Все лишнее снаряжение мы со Слимом погрузили в повозку, чтобы Чарли закинул его к нам в «пикап» или оставил у Джонни. Его отъезд приковывал нас к реке, и глушь как бы сгущалась. Мы запаковали весь наш лодочный багаж, чтобы в одну ездку отвезти к реке. По дороге нам попалась белая куропатка. У самого мелкого вида американской белохвостой куропатки белоснежный хвост, а белая, самая крупная, и тундряная, среднего размера, — чернохвостые. Белохвостые проводят почти всю жизнь среди скал и ледниковых озерков выше линии леса на высоте арктических альпийских лугов, где вьют гнезда рюмы, коньки и розовые зимние юнко. Своеобразные следы этих куропаток я встречал в самых высоких местах на плоскогорье в середине зимы.

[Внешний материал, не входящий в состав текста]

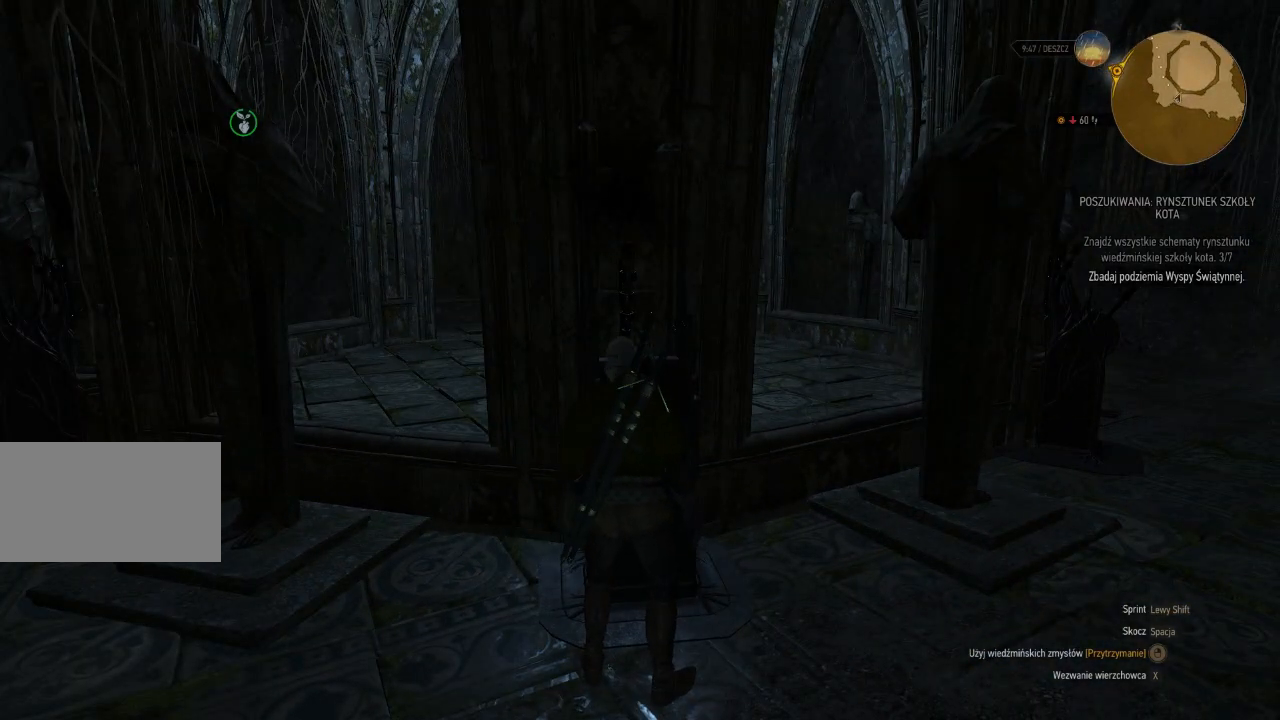
{"keys": [], "mouse": [], "events": []}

Воды в реке убыло, течение было не особенно бурное и быстрое, и Слим легко маневрировал между большими камнями. Однако уже на первом километре попались заковыристые места, которые пришлось обходить по берегу. Кое-где мы спускали лодку на веревке с небольших порогов или проводили ее между камнями. Один раз нам пришлось довольно долго тащить лодку по берегу. Тремя километрами ниже мы прошли поворот по бурной, но безопасной воде, а еще через сто метров увидели громадные камни, прочно перегородившие реку. На них ревел последний из пяти водопадов, идущих подряд ниже озера Клускойл. К северу от этого водопада лежит небольшое галечное плато, заросшее до самого обрыва елями и ивами, как, впрочем, почти весь берег реки. Полный до краев водоем был так соблазнителен, что мы не устояли — и лучше форели я в жизни своей не встречал: весом до трех фунтов и шла почти на каждый заброс удочки. На обед у нас была печеная радужная форель и мальма, а на десерт — сушка у костра: промокли мы до нитки.

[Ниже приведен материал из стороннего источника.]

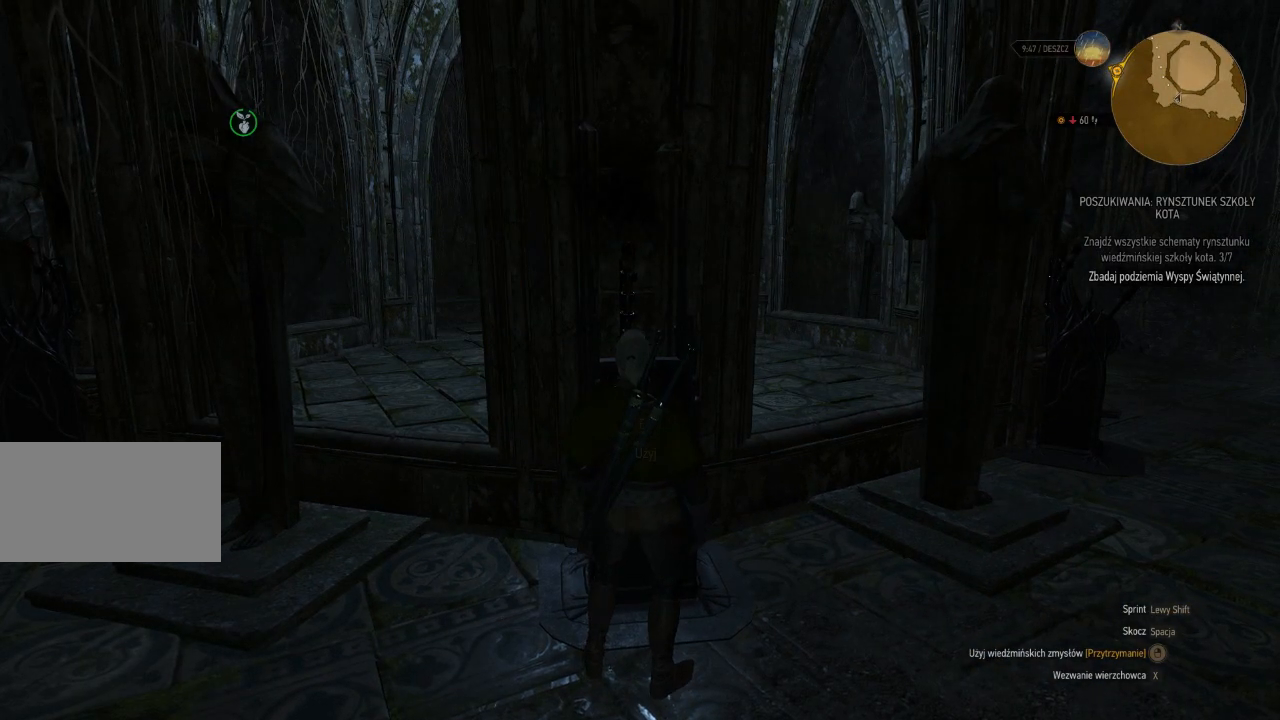
{"keys": [], "mouse": [], "events": []}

Мало-помалу скалы стали уменьшаться, светлеть, в них попадалось меньше вулканической породы. Сэк сперва конвоировал нас по северному берегу, затем перешел на другую сторону, но ни на минуту не выпускал нас из поля зрения. Очень может быть, что ему не давал покоя волк. Как бы то ни было, когда течение замедлилось, а берега стали болотистыми, мы взяли его на борт. Километрах в двадцати ниже Клускойла мы вошли в небольшое озеро или заводь. Обследовать его мы не стали, но в лесу на северном берегу заметили подобие развалившегося сруба. Может быть, одна из охотничьих избушек Старого Джо?

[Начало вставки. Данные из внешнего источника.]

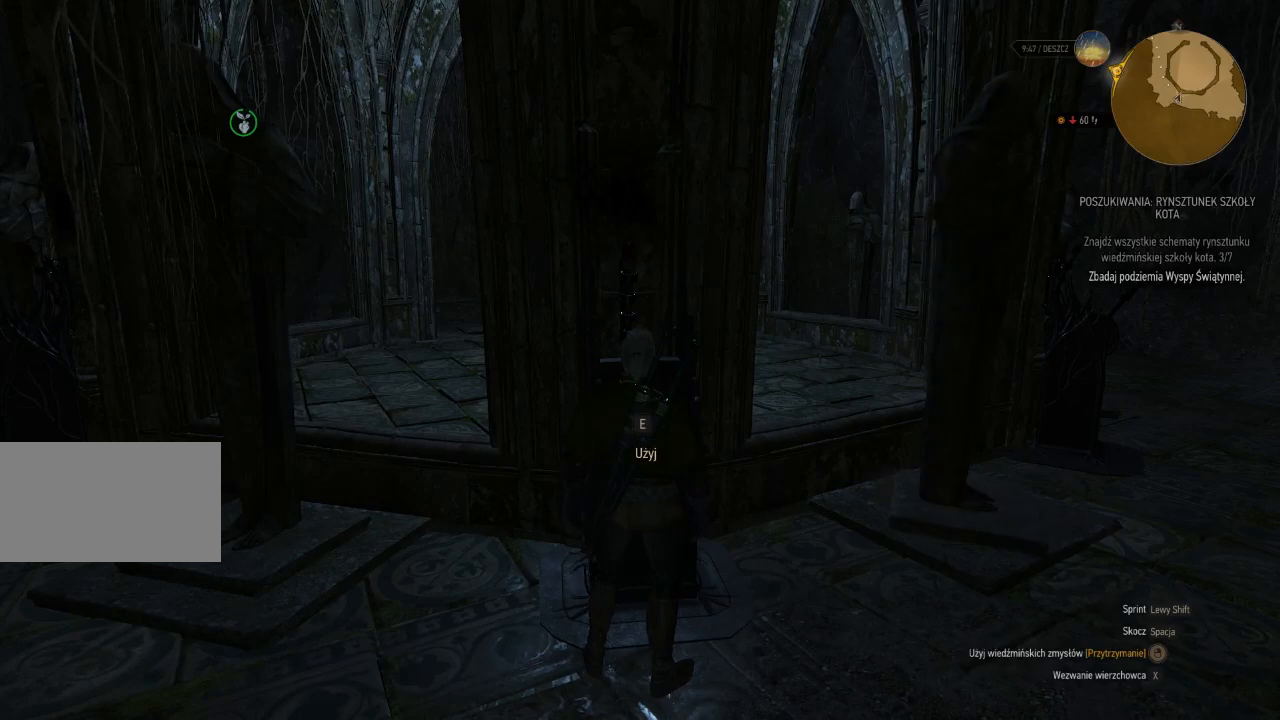
{"keys": ["e"], "mouse": [], "events": [[480, "e", "down"]]}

Утки сновали взад-вперед. Мы вспугнули несколько гусиных стай, лосей и двух черных медведей. Затем лодка пулей вылетела через перекат на выходе из озера. Река текла в основном на юго-запад к безымянной горе близ водораздела у Открытой Воды. На плаву мы забрасывали леску с носа лодки вперед, стараясь попадать в углубления за большими камнями, и почти неизменно, миновав углубление, вытягивали с кормы рыбу. В самых хороших водоемах бросали якорь. С воды птицам и зверям редко грозит опасность, и с этой стороны они поэтому не боятся подпускать к себе человека. Это относится к гусям и уткам, к бобрам и норкам и даже к таким осторожным зверям, как пума, волк и гризли.

В шести с половиной километрах от озера-заводи устье расширилось, образовав шести километровую дугу. Здесь нам пришлось в первый раз взяться за весла. Там была уйма водоплавающей птицы: валлиснерии сколько хочешь и много утиного корма. Когда мы выкатились из этого птичьего оазиса в ровное течение, на середине рукава в воде метнулся лосось. Поднявшись на ноги, я увидел ниже по реке несколько небольших лососиных стай. Это были проходные нерки весом в среднем фунтов по семь, с обычным при нересте малиновым оттенком. Мимо байдарки прошло не меньше пятидесяти рыб.

Неожиданно мы подплываем к притоку, впадающему в реку с юга. Берега забраны балюстрадами из елей, на их корни заплескивает вода. Повыше слияния главную реку делит надвое довольно большой остров, а чуть ниже по течению еще один поменьше.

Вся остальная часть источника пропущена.